Sake Suki’s bottles, imported exclusively by the company, are available in New York, California, and Texas in both wine shops and restaurants. Its expansion plans include Las Vegas, Florida, and Illinois. To make the sake accessible—and to reach customers traumatized by bad hot sake and sake bombs—back labels are written in English and provide information about the brewery as well as serving and tasting notes.

It’s still a push to get sake into glasses in America. Riedel recently introduced the Junmai, its second sake glass, yet neither is currently available in the U.S. “Sake opinion leaders in Paris and London have been most active so far,” observes Wolfgang Angyal, head of Riedel’s Japanese subsidiary.

Yet bigger growth is on the way. From 2017 to 2018, Sake Suki doubled the number of cases sold to 1,200, or about 10,300 liters (2,720 gallons), which is tiny by sake standards. Japan-based Takara Holdings Inc., for instance, produced 8.8 million liters of sake at its U.S. and Chinese plants in 2017. The company’s president, Mutsumi Kimura, is optimistic about the future of sake in the U.S. and beyond. “As sushi restaurants expand, sake sales will grow,” he told Bloomberg last July.

Retired Dom Pérignon winemaker Richard Geoffrey is working on a product with Masuizumi brewery for 2019. And Dassai sake is opening a $30 million brewing company in Hyde Park, N.Y., in partnership with the Culinary Institute of America in early 2020.  

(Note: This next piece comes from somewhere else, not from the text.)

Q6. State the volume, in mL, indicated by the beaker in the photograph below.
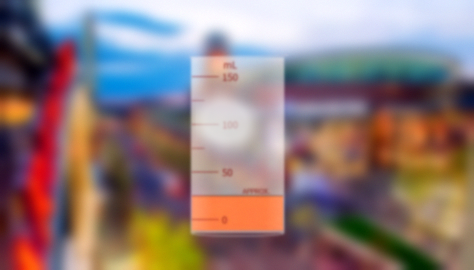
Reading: 25 mL
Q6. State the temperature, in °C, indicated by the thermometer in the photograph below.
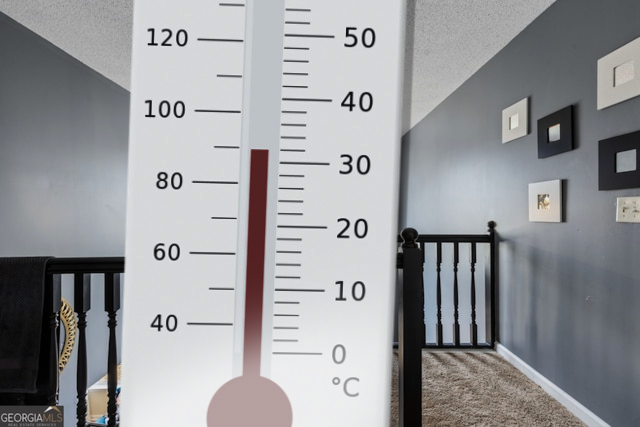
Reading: 32 °C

Sake Suki is sanguine that this rising tide of sake will raise all boats. And anyway, bulk product isn’t the point—quality is. The company’s market niche is bringing the small, independent producers with unique products to the fore and letting them cultivate a fan base, much as the craft beer movement has made avid beer drinkers out of consumers burned out on Bud Light. “Our selections are small-production, they’re not famous names like Moët Chandon,” says Geiger. 

In the meantime, while it’s been a challenge to get into wine bastions like Italian restaurants, more non-Japanese spots are embracing sake. New York Thai restaurant Thaimee Table now carries the Manzairaku Yamahai Junmai. “Sake is just the right combo of sweet and vegetal, like Thai food. Because of its light and fresh taste, it elevates curry dishes,” says chef Hong Thaimee. “It’s the pinot noir of sake,” says Munekyo; at about $32 retail, it’s also accessible. Geiger says its smooth, full-bodied character makes it the perfect pair for pizza and burgers, as well as steak and fried chicken.

The duo is pushing to position sake as part of the cocktail culture as well. Blue Hill at Stone Barns in Tarrytown, N.Y., now mixes an aperitif with a base of tart Kagatsuru Umeshu, a sake flavored with plums, added to sparkling wine and wildflower liqueur, served on the rocks. It’s one small, refreshing step along sake’s American journey.